しかし、光明もある。この阻害要因を解消するための取り組みが、今後は急速に進んでいくことが期待できるからだ。具体的には「今後1~3年における投資対象エリア」として、「人工知能(AI)」を挙げる企業の比率がトップとなっているのだ。

「ただし、データサイエンスを推進するには、『人』と『技術環境』の両面での取り組みが必要になります」と指摘するのは、エヌビディアの佐々木 邦暢氏だ。人の面では長らく人材不足が続いていたが、多くの大学でデータサイエンスの学科が新設されたことで、状況は大きく変わりつつある。さらに技術環境の側面でも、注目すべき変化が生まれつつあるという。

「これまでは、データサイエンスを必要とする部門や人々が、サーバーの形で設置されたコンピューターリソースを共有し、お互いに譲り合いながら利用する、というのが一般的でした。そのためデータサイエンティストの仕事は待ち時間が長く、会社や研究室の外で分析作業を行うことも難しかったのです。しかし最近ではコロナ禍の影響で、オフィスや研究室での作業が制限されるようになっています。その結果、データサイエンスの技術環境も変化しつつあるのです」(佐々木氏)

技術環境を大きく変化させたデータサイエンス向けGPU

その変化とは、データサイエンス向けワークステーション(DSWS)の利用が広がっていることだ。手元のリソースでデータ分析ができれば、待ち時間は大幅に短縮され、自宅や現場、外出先でも業務を遂行できる。

この変化を生み出したのは前述のように、コロナ禍における新たなユーザーニーズの顕在化だが、実はもう1つ重要な要因があるという。それはデータサイエンス向けに開発されたGPUが登場し、これをワークステーションに搭載することで、極めて高いパフォーマンスを発揮できるようになったからだ。

◆ 課題:
A - データサイエンスの技術環境を扱った抜粋本文のうち、「その変化とは、データサイエン」から「揮できるようになったからだ。」までを、「ワークステーション」を「パソコン」に置き換えて書き直すこと。
B - データサイエンスの技術環境を扱った抜粋本文によると、企業が「今後1~3年における投資対象エリア」として挙げた比率がトップのものは何か。
C - データサイエンスの技術環境を扱った抜粋本文を、最後の文のあとから書き継ぐこと。

◆ 抜粋行:

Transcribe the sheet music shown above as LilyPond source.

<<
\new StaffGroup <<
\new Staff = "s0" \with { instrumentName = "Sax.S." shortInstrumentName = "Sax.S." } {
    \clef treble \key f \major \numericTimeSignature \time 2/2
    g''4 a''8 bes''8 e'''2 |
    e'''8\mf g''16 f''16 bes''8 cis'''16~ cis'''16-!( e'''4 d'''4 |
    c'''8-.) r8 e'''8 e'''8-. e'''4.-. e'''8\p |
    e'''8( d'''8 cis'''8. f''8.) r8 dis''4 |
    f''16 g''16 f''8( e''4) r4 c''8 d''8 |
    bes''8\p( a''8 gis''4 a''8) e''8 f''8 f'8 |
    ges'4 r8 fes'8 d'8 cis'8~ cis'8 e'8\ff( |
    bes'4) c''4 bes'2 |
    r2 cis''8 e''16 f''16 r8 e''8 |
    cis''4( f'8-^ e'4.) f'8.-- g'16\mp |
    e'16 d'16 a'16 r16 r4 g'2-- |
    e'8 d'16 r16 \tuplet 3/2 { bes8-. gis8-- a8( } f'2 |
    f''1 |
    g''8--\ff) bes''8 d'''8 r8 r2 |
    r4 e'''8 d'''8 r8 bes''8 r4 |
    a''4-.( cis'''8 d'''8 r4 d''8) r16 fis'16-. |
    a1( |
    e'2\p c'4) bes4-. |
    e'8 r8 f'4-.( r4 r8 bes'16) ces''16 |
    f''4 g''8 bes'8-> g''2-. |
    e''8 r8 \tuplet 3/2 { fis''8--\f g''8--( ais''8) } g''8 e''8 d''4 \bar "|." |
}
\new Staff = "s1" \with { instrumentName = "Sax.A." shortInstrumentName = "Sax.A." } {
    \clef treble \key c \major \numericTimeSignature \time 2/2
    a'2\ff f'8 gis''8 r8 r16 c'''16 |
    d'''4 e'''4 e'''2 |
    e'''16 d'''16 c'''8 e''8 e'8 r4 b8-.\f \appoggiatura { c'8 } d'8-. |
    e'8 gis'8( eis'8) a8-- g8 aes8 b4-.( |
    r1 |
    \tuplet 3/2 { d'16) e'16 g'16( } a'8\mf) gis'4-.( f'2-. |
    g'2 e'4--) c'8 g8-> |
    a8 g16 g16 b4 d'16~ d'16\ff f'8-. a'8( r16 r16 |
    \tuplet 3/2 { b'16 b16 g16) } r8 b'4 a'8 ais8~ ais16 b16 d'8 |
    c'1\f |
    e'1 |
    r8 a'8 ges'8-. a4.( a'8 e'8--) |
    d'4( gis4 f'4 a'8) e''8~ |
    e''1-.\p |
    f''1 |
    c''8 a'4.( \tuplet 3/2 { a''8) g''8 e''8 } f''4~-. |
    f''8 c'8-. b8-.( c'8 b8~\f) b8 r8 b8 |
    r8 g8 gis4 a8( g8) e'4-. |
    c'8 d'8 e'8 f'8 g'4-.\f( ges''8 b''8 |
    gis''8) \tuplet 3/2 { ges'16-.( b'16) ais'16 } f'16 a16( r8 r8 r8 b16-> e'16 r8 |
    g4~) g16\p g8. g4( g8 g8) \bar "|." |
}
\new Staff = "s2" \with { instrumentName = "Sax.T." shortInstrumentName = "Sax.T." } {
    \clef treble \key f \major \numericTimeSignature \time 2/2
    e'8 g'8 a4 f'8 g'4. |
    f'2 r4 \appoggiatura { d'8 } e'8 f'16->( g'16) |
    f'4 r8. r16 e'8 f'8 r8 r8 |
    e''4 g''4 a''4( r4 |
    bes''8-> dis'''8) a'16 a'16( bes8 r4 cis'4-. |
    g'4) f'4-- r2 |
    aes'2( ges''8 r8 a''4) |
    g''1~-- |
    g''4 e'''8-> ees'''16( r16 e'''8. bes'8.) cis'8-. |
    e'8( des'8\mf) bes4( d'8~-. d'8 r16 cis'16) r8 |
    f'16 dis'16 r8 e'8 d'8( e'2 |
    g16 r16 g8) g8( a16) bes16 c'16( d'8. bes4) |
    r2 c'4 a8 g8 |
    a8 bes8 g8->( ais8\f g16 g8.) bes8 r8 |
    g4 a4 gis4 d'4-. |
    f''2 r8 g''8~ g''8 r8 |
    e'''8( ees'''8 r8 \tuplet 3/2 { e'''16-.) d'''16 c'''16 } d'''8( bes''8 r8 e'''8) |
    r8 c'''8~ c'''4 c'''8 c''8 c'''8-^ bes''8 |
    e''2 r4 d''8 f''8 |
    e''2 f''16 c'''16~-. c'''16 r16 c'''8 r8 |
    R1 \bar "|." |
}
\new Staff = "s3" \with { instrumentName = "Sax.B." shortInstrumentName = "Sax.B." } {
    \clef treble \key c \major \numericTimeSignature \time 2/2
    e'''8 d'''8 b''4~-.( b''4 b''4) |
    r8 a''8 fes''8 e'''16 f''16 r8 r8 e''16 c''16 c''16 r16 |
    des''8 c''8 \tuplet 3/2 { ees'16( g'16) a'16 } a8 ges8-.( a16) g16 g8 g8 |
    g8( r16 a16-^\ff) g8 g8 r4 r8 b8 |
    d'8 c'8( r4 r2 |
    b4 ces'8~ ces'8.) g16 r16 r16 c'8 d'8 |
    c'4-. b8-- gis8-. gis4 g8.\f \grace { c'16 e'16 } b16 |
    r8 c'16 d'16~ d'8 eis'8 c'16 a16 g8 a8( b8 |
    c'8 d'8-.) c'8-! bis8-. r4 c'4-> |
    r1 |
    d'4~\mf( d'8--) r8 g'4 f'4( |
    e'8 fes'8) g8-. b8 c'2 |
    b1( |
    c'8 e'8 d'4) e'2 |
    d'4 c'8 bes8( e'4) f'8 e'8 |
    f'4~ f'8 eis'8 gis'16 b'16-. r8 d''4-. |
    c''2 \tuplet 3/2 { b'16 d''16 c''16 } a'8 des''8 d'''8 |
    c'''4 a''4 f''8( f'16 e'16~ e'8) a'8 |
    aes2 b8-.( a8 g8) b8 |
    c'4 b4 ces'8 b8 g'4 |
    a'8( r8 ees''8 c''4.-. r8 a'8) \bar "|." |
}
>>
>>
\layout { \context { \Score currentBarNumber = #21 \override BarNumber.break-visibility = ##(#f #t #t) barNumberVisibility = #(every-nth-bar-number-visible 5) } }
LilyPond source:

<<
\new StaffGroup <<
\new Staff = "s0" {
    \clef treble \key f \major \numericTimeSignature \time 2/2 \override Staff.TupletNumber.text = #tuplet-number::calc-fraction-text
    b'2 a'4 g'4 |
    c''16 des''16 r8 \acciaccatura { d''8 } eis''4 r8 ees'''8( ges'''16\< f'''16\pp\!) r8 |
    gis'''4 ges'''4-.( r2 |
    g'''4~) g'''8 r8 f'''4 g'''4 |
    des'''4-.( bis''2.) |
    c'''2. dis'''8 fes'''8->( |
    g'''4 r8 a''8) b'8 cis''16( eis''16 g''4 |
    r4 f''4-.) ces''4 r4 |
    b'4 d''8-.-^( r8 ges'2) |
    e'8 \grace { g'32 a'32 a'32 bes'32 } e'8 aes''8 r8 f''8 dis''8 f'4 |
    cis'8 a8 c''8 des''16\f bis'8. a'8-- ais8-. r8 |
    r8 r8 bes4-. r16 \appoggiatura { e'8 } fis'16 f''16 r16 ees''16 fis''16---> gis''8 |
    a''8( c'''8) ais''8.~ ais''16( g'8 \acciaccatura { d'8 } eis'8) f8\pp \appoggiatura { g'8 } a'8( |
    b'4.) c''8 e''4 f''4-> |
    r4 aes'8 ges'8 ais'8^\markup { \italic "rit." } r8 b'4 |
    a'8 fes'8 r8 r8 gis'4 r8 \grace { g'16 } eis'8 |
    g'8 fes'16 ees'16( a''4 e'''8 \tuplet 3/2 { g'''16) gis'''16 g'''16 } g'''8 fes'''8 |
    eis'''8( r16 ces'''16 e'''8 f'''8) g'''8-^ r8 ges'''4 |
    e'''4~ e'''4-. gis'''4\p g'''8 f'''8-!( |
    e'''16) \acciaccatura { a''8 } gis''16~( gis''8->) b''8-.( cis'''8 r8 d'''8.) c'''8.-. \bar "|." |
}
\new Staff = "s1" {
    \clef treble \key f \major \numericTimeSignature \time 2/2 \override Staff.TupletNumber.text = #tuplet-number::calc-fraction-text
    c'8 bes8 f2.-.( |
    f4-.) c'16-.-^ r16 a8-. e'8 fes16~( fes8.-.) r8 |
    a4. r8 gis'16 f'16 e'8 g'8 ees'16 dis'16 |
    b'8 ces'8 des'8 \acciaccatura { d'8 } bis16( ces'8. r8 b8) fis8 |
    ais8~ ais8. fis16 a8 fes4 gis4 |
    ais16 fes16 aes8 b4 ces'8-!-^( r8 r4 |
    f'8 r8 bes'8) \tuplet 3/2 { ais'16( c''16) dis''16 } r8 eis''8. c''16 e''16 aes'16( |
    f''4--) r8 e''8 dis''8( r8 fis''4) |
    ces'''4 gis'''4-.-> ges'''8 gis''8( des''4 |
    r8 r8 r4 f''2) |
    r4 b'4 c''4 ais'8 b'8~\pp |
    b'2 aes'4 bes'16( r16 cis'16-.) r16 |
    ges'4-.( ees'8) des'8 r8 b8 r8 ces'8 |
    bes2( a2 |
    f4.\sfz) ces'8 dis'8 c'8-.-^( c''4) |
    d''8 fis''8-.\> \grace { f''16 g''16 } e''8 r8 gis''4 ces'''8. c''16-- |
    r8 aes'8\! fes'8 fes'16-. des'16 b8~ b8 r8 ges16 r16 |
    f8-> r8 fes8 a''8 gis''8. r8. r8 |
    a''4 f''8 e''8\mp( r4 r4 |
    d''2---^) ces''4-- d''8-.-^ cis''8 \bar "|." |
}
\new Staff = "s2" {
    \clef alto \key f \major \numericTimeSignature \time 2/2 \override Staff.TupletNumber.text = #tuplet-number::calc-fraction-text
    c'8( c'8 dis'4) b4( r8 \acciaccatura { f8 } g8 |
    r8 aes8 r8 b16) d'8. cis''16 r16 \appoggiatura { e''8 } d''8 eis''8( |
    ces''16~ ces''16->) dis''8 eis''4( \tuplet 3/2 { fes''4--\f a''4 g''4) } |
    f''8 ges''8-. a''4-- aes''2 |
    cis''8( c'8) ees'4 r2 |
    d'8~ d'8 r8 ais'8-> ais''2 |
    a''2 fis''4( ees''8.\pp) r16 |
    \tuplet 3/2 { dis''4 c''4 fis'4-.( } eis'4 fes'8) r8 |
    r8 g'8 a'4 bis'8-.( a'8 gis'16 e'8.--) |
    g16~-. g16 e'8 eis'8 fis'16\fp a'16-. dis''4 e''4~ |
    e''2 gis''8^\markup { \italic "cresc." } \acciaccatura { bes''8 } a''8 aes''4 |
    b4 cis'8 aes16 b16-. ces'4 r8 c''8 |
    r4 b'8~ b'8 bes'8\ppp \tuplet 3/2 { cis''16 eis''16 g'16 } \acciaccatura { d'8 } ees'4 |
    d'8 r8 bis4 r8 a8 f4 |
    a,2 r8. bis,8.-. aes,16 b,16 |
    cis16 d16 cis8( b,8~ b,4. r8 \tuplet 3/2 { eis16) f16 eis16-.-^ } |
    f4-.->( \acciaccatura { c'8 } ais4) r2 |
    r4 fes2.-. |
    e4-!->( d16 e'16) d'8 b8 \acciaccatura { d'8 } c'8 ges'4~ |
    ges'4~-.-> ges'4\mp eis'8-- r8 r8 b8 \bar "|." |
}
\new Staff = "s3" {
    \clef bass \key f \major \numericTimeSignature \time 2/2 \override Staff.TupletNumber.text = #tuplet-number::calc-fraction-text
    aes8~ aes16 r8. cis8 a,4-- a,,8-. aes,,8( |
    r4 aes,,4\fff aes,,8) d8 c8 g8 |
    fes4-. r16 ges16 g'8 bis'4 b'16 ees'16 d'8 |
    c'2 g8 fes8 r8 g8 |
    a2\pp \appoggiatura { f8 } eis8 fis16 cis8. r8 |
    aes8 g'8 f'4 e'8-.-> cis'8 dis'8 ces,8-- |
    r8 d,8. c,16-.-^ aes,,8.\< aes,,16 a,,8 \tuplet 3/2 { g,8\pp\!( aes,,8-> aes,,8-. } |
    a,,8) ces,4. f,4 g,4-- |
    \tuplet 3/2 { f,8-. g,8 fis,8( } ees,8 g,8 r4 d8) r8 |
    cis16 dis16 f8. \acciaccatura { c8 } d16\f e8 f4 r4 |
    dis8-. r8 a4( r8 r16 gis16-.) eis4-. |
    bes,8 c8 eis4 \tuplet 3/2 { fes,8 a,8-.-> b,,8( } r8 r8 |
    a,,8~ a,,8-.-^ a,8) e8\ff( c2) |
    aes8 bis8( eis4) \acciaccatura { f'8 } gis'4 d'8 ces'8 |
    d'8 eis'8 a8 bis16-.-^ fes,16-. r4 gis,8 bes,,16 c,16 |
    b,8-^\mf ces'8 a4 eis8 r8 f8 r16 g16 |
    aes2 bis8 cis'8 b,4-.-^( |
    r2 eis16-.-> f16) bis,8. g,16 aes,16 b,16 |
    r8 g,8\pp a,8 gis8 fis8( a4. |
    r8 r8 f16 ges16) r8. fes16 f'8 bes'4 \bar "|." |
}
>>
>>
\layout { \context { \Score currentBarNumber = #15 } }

◆ 解答:
A -
その変化とは、データサイエンス向けパソコン(DSWS)の利用が広がっていることだ。手元のリソースでデータ分析ができれば、待ち時間は大幅に短縮され、自宅や現場、外出先でも業務を遂行できる。

この変化を生み出したのは前述のように、コロナ禍における新たなユーザーニーズの顕在化だが、実はもう1つ重要な要因があるという。それはデータサイエンス向けに開発されたGPUが登場し、これをパソコンに搭載することで、極めて高いパフォーマンスを発揮できるようになったからだ。

B - 人工知能(AI)だ。

C -
「NVIDIAではデータサイエンス向けにRTX 8000/6000というGPUを提供しており、CPUだけによる処理に比べて8~30倍の処理速度を実現しています。これに加え、データ準備からモデルトレーニング、可視化といった、データサイエンスに必要な一連のプロセスを高速化できるソフトウエアスタック『RAPIDS』も、オープンソースの形で提供しています。RTX 8000/6000とRAPIDSを組み合わせて活用することで、データサイエンティストの待ち時間は極限まで短縮され、一連の作業プロセスを短時間で数多く繰り返すことが可能になるのです」(佐々木氏)

NVIDIA RTX 8000を活用した場合の処理時間の変化

CPUのみの処理に比べ、8~30倍の処理速度を実現できる。このような処理能力が手元で利用できれば、データサイエンティストの待ち時間を最小化でき、作業効率を極限まで高められる

ただし、この能力を最大限に引き出すには、GPUを搭載するコンピューターも重要になるという。

「例えば大学の研究室では、自ら部品を集めて組み立てた自作コンピューターを使っているケースがまだ少なくありません。しかしこのような手組みのコンピューターでは、ディープラーニングで長時間のトレーニングを行う際に、すぐにGPUの温度が上昇し学習が遅くなる、といった事象が発生しやすくなります。GPU性能を安定的に引き出すには、GPU搭載を前提にしっかりと設計されたDSWSが必要なのです」(佐々木氏)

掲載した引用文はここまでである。